===== Source document
Purpose: To assess target coverage and dose homogeneity using conventional radiotherapy (RT) and intensity-modulated RT (IMRT) with anterior and posterior beams for elective irradiation of the cervical lymph nodes in patients with head and neck cancer.
Materials and methods: A planning study was performed in six patients who had undergone radical RT for head and neck cancer. RT plans to irradiate the cervical lymph nodes using a single anterior field, or opposed anterior and posterior fields, with 6 or 10 MV photons were compared. Plans using IMRT for missing-tissue compensation were also studied. An algorithm was developed to guide clinicians to the most appropriate treatment technique depending on the nodal groups to be irradiated.
Results: With 6 MV single field (SF) irradiation significant under-dose (minimum dose <70% of prescription dose) was seen in nodal groups II and V, due to their posterior position. With SF 10 MV the mean dose to level II was higher (p<0.001) and dose homogeneity to levels Ib and II was improved. Using opposed fields (OF), minimum doses to the nodes in levels II and V were improved. OF using 10 MV showed significant advantage over 6 MV with reduction of maximum doses to levels II, III and V. SF 10 MV IMRT improved maximum doses to levels Ib and II compared to SF 6 MV IMRT. OF IMRT gave the best dose distributions with optimal mean dose and dose homogeneity. Beam energy made no difference with OF IMRT.
Conclusions: The optimal technique for elective cervical node irradiation depends on the lymph node levels within the PTV. If irradiation of the level II or V nodes is required, then the OF IMRT technique with either 6 or 10 MV gives the best dose distributions. In the absence of IMRT, then OF conventional techniques are best. If the aim is to irradiate levels III and IV or level IV only, then 6 MV SF non-IMRT is the simplest technique.
==========
• [Exercise prompt]:
Return the passage of the radiotherapy planning abstract from "Materials and methods: A" to "to be irradiated.", copied word for word.
===== Data to examine
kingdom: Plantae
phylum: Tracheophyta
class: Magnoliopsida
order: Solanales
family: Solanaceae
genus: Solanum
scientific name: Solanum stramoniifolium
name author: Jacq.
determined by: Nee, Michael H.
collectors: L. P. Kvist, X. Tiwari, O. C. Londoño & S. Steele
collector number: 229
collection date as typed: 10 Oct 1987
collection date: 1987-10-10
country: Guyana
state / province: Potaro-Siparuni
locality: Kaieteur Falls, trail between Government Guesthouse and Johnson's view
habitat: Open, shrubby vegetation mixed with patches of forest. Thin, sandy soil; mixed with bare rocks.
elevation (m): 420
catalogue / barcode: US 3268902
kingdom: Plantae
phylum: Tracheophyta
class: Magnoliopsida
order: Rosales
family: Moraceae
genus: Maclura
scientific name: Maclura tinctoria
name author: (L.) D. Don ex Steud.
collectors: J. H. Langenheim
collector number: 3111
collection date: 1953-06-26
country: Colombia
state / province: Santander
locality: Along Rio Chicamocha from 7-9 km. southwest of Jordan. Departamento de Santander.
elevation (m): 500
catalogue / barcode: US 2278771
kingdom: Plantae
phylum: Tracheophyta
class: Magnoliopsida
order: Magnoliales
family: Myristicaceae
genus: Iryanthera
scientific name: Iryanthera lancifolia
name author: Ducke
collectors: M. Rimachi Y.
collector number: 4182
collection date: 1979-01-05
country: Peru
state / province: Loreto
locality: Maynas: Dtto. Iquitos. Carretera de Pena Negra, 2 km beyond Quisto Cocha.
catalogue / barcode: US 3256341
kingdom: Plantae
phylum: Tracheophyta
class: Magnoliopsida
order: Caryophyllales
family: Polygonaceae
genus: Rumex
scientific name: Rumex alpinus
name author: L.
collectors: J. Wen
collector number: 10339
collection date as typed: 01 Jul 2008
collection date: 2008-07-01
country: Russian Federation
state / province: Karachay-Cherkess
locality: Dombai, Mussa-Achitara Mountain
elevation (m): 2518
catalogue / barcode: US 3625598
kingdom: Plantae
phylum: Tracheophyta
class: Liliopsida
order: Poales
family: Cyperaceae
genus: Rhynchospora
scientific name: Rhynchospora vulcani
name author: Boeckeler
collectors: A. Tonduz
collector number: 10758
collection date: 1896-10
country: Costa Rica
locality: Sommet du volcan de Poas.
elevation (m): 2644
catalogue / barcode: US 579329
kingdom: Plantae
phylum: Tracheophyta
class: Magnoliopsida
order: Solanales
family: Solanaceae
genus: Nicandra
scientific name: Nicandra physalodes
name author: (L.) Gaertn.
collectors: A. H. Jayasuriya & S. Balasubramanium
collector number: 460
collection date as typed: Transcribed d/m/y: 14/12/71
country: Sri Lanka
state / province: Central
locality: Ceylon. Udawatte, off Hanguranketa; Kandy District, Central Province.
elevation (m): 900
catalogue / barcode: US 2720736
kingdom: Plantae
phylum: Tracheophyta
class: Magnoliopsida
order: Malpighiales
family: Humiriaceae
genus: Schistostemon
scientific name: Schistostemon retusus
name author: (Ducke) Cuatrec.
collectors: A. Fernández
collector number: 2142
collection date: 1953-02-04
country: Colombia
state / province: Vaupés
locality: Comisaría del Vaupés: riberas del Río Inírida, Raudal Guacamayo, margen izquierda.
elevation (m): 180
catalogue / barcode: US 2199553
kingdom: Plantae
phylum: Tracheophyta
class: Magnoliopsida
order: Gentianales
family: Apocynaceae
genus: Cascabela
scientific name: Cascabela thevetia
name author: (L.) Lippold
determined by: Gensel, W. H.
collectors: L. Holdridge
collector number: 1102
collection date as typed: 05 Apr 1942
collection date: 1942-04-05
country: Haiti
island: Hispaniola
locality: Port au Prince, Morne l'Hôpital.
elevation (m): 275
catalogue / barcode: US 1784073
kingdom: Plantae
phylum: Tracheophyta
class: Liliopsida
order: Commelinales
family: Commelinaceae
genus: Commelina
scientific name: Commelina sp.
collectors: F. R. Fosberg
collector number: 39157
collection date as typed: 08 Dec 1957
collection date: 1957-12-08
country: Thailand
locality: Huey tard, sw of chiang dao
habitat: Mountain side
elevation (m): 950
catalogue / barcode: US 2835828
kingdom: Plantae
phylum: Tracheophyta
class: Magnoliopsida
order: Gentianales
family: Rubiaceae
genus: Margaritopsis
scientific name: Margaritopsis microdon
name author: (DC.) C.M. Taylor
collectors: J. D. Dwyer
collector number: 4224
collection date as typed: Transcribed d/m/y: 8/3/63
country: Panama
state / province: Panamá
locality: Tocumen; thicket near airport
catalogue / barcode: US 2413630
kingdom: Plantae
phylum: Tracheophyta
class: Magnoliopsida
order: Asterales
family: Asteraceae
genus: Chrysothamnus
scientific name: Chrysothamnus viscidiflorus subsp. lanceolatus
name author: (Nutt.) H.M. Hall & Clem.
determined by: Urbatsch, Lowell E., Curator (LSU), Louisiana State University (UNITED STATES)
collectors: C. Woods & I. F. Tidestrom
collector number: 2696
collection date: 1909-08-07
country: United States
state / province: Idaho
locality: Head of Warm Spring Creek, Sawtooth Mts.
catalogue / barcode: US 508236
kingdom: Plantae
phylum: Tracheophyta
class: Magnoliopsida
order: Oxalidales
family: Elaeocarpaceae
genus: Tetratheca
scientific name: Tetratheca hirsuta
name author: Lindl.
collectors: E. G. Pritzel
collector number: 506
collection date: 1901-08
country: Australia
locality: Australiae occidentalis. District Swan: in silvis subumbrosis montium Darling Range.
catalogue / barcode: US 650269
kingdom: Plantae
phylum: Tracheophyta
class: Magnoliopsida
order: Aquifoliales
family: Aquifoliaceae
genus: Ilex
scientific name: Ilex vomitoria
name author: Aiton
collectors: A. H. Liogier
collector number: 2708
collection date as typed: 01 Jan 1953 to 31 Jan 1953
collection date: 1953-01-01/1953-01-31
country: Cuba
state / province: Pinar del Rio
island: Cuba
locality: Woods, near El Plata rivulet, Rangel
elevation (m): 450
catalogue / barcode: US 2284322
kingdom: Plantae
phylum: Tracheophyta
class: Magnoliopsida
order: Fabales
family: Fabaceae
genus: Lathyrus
==========
• [Result]:
Materials and methods: A planning study was performed in six patients who had undergone radical RT for head and neck cancer. RT plans to irradiate the cervical lymph nodes using a single anterior field, or opposed anterior and posterior fields, with 6 or 10 MV photons were compared. Plans using IMRT for missing-tissue compensation were also studied. An algorithm was developed to guide clinicians to the most appropriate treatment technique depending on the nodal groups to be irradiated.